[Text segment]
╭──

For Kubernetes I use the k8ssandra-operator, which manages Cassandra clusters across multiple Kubernetes clusters. This is where it gets interesting: the operator needs to manage pods in both cluster-mn and cluster-de, which means it needs to reach both clusters. I deploy the k8ssandra-operator on a separate management cluster — a small single-node k3s cluster that reaches both application clusters through Netbird. The operator registers both clusters and treats them as two DCs in one Cassandra deployment.

If the management cluster goes down, the Cassandra cluster keeps running — the operator just can't make configuration changes until it comes back. Acceptable tradeoff. After the register the 2 clusters (use official doc, they have explained better), my cluster.yaml is

apiVersion: k8ssandra.io/v1alpha1
kind: K8ssandraCluster
metadata:
  name: astring
  namespace: k8ssandra-operator
spec:
  cassandra:
    serverVersion: "4.0.10"

╰──

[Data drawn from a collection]

╭──

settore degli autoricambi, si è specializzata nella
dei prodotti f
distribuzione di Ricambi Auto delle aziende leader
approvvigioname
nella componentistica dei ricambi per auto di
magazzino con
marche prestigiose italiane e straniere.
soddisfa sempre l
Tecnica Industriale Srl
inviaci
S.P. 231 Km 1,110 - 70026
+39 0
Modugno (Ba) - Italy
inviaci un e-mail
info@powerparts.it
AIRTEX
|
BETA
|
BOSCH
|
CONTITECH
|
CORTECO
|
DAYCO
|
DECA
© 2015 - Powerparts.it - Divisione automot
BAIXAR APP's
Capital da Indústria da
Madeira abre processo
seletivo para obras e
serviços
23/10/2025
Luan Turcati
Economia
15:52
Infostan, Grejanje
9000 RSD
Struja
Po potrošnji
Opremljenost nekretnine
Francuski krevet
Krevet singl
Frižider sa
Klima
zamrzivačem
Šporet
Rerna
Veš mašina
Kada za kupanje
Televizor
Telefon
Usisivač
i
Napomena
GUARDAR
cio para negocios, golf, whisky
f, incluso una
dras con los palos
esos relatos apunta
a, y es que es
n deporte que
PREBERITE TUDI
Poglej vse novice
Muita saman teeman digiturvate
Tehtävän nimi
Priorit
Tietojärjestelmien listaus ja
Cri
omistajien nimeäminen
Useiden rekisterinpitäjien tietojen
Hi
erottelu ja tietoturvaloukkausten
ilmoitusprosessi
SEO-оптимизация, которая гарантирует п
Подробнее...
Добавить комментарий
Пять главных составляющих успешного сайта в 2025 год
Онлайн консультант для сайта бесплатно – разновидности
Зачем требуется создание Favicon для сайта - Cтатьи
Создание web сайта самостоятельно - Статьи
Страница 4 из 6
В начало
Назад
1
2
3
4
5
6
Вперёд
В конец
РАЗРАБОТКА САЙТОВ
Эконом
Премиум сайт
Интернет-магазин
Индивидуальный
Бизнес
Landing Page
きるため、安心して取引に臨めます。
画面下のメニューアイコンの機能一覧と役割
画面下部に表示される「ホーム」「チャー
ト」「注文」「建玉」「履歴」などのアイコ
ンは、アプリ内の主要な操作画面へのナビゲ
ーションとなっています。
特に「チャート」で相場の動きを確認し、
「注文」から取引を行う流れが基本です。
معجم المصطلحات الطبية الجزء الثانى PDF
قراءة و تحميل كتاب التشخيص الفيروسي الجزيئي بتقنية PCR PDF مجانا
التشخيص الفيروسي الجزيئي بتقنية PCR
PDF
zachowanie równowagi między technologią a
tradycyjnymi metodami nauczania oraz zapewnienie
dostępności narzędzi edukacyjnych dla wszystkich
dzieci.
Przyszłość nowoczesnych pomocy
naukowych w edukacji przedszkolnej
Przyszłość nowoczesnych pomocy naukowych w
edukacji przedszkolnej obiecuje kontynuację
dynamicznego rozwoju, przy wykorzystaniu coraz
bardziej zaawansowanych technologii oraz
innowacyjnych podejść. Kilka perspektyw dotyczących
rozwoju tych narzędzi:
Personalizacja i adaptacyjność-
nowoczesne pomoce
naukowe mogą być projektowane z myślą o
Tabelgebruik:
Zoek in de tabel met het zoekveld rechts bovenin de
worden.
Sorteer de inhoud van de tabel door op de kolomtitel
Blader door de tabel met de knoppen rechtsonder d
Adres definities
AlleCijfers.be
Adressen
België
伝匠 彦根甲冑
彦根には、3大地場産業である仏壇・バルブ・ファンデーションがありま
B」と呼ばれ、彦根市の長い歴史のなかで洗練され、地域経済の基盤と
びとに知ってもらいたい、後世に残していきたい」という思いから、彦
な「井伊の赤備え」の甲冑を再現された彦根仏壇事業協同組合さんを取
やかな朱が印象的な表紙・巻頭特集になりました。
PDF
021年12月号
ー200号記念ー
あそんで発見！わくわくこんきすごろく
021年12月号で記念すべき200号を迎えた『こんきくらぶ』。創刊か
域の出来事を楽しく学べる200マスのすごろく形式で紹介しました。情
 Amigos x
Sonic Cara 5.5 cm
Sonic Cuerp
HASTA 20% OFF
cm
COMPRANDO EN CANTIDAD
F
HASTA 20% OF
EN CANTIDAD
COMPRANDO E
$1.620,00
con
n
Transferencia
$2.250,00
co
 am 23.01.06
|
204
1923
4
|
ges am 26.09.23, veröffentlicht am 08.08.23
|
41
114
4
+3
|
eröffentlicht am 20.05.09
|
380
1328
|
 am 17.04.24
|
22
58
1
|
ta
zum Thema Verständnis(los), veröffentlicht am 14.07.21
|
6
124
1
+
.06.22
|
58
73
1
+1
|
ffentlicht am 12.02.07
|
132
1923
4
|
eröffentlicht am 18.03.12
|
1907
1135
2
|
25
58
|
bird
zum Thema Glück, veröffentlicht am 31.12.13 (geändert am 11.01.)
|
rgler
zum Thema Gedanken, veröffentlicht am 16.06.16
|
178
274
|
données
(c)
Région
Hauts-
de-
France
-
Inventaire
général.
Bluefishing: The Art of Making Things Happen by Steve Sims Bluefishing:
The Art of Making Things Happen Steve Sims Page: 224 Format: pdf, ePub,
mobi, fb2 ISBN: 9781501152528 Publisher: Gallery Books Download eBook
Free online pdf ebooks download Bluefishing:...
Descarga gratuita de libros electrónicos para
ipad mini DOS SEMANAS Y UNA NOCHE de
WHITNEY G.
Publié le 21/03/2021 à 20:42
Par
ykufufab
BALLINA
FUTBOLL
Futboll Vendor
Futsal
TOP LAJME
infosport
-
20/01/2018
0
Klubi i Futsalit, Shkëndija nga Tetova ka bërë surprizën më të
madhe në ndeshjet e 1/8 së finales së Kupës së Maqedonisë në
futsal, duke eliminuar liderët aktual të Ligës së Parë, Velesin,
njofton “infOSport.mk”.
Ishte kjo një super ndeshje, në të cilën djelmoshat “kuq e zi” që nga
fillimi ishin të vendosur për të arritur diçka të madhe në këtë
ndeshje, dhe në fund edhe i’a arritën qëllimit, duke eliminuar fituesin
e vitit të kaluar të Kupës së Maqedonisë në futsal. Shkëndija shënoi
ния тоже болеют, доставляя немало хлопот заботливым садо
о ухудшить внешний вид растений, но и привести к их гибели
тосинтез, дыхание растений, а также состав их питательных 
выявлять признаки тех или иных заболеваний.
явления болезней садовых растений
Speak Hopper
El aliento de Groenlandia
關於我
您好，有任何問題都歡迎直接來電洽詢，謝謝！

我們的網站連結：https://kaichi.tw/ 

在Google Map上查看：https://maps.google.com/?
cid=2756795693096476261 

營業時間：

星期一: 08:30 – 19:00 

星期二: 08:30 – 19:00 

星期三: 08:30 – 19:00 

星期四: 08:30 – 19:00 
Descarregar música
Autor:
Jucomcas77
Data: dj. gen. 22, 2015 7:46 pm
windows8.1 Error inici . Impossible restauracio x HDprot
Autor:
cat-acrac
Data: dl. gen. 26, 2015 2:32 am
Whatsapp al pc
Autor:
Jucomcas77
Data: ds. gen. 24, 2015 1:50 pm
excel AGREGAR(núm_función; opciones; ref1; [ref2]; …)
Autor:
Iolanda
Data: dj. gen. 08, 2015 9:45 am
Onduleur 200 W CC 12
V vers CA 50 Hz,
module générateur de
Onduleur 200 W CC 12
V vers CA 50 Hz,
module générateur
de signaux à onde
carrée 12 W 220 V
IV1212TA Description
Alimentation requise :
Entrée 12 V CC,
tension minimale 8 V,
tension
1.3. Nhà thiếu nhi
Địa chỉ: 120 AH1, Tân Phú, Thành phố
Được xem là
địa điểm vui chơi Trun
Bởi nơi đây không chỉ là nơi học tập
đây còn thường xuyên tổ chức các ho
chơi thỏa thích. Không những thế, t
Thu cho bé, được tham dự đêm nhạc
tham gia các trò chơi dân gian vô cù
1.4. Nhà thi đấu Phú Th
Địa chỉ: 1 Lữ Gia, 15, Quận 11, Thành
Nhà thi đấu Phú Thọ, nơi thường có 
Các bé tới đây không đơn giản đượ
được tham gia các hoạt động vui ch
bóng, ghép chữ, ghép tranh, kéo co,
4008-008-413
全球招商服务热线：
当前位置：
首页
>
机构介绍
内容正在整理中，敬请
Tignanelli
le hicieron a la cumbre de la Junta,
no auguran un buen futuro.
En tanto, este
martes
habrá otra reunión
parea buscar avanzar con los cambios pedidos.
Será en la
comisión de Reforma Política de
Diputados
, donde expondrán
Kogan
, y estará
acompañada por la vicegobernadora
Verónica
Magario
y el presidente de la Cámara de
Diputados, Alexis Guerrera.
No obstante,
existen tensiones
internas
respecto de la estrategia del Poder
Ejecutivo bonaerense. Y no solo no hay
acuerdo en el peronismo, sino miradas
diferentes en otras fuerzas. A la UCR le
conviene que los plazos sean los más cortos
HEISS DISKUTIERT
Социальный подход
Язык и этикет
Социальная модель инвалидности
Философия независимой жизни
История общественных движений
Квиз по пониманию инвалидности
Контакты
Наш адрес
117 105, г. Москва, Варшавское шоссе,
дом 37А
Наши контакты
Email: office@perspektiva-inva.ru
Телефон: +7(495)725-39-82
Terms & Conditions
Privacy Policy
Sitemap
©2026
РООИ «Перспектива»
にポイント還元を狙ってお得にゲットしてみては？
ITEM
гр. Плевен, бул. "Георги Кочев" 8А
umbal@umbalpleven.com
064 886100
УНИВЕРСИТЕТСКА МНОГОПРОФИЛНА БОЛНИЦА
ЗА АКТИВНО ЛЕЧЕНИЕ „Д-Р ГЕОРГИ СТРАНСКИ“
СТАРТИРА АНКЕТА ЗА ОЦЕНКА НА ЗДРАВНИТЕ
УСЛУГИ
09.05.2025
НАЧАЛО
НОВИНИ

╰──

[What is being asked] Can you echo the stretch of the k8ssandra-operator text from "For Kubernetes I" through "one Cassandra deployment."?

[Output for this task]
For Kubernetes I use the k8ssandra-operator, which manages Cassandra clusters across multiple Kubernetes clusters. This is where it gets interesting: the operator needs to manage pods in both cluster-mn and cluster-de, which means it needs to reach both clusters. I deploy the k8ssandra-operator on a separate management cluster — a small single-node k3s cluster that reaches both application clusters through Netbird. The operator registers both clusters and treats them as two DCs in one Cassandra deployment.